Demek oluyor ki laikleşmeden sivilleşmek, sivilleşmeden laikleşmek mümkün değil!
Hal böyle iken, AKP iktidarı bir yandan toplumu İslamileştirmek için her yönteme başvuracak, bir yandan da sivilleşmeyi savunacak. Bu mümkün değil!
İslamileşen, İslamcılaşan birey ve toplum sivilleşemez, efendim! Sivilleşemediği için laikleşemez, laikleşmediği için sivilleşemez; sivilleşemediği ve laikleşemediği için de demokratlaşamaz, efendim!
ARINÇ’IN BASKINI
Sonuç olarak: Tevhid-i Tedrisat Kanunu ve öteki Cumhuriyet devrimleri toplumu sivilleştirmek, laikleştirmek için yapıldı. Bir toplum laikleşmeden, sivilleşmeden demokratlaşamaz. Buna göre: AKP hükümetinin “demokratik açılımı” laikleşme ve sivilleşme yönünde olmalıdır. Olması gerekmez mi?

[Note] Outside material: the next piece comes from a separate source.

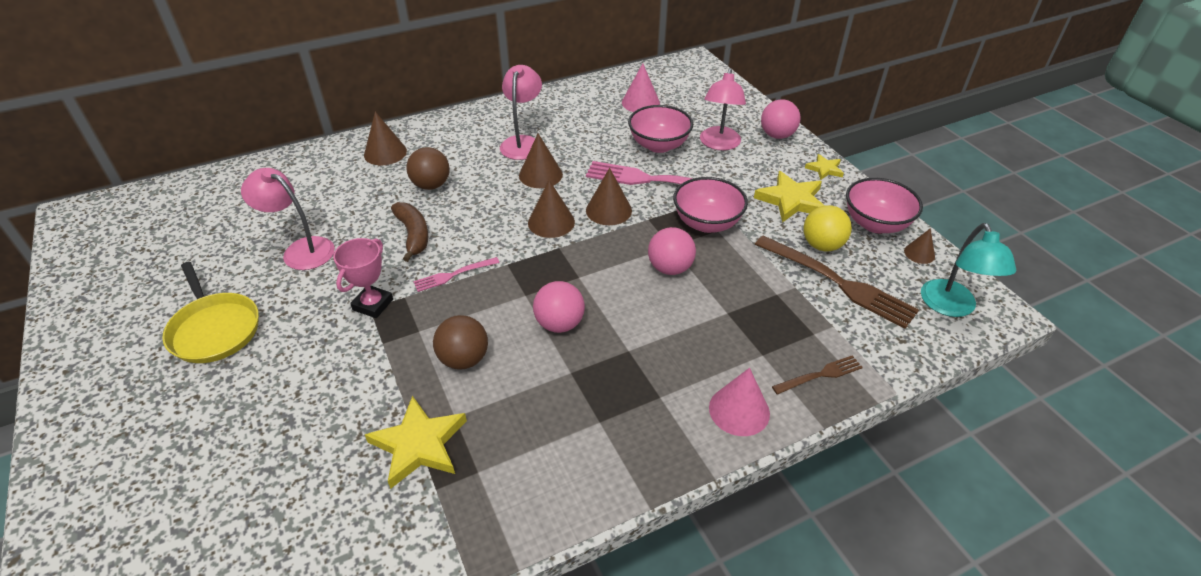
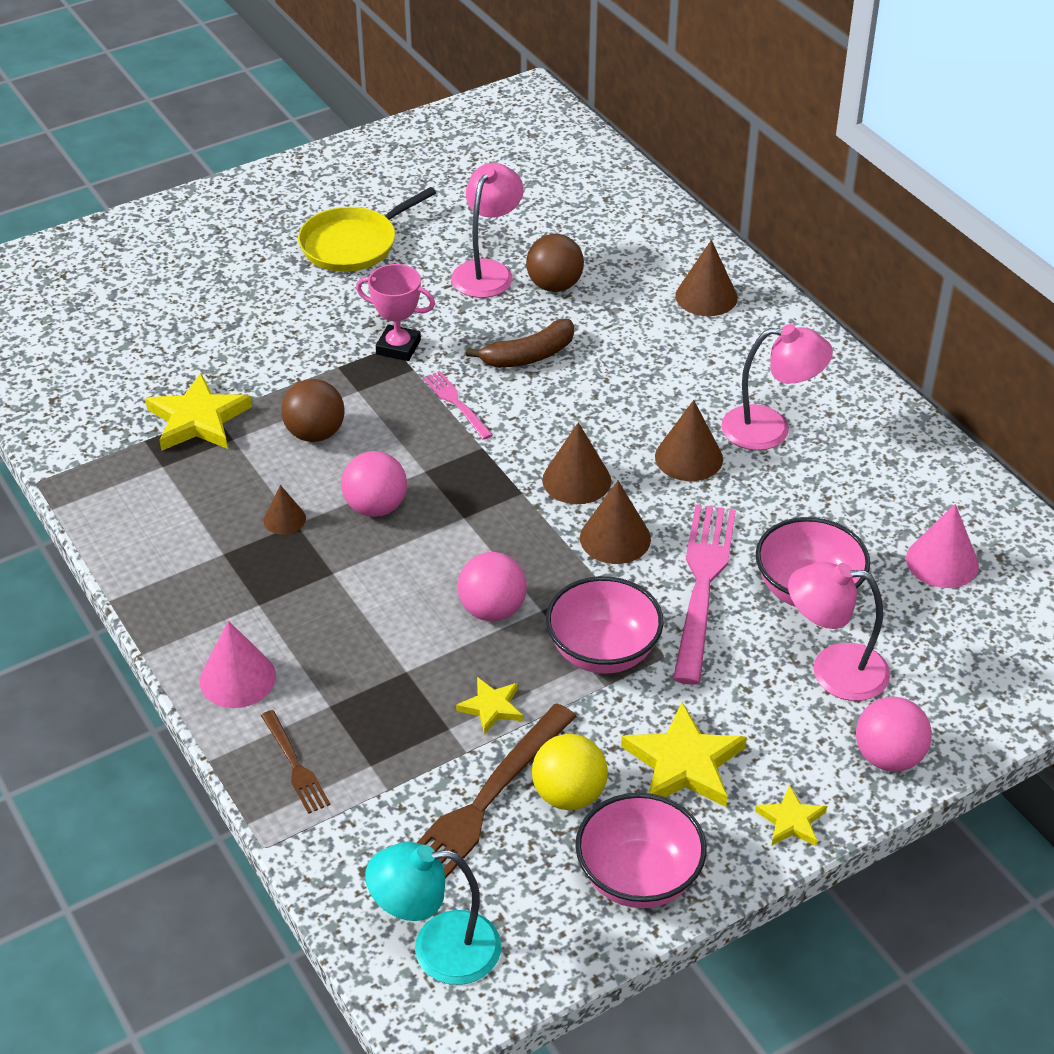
camera: 85 degrees right, 0 degrees up
(431, 185) = (639, 353): brown ball -> brown ball (554, 285)
(756, 273) = (491, 707): none -> yellow star
(919, 253) = (566, 929): brown cone -> brown cone (284, 519)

Oysa, AKP hükümeti, toplumu İslamcılaştırmanın aracı olarak gördüğü imam hatip okullarını yaygınlaştırmak için türlü oyun oynuyor. Laik orduyu itibarsızlaştırmak için türlü çeşitli komploya göz yumuyor, ortak oluyor. TBMM’nin denetim gücünü elinden alıyor. Yasama (TBMM) ve yürütme (hükümet) erklerini millet adına denetlemek hakkına sahip olan Yüksek Yargı organlarını düşman ilan ediyor. Bu eylemler bir iktidarı diktatörlüğe götürür. Aynı iktidarın laiklik ilkesiyle sorunu olduğu için sivilleşmesi, toplumu sivilleştirmesi de mümkün değil. Efendim, galiba, işte bu açıkladığım nedenlerden dolayı AKP iktidarının sivil darbeye yöneldiği kuşkuları yoğunlaşmakta.
Haftalardır yazdıklarım kuramsal bir senaryo, hatta bir “paranoya”(!) olarak kabul edilebilirdi. Ama Başbakan Yardımcısı Bülent Arınç’ın TBMM Başkanvekili Gürdal Mumcu’nun makamına yaptığı baskın yazdıklarımın hayal ürünü olmadığını doğruladı.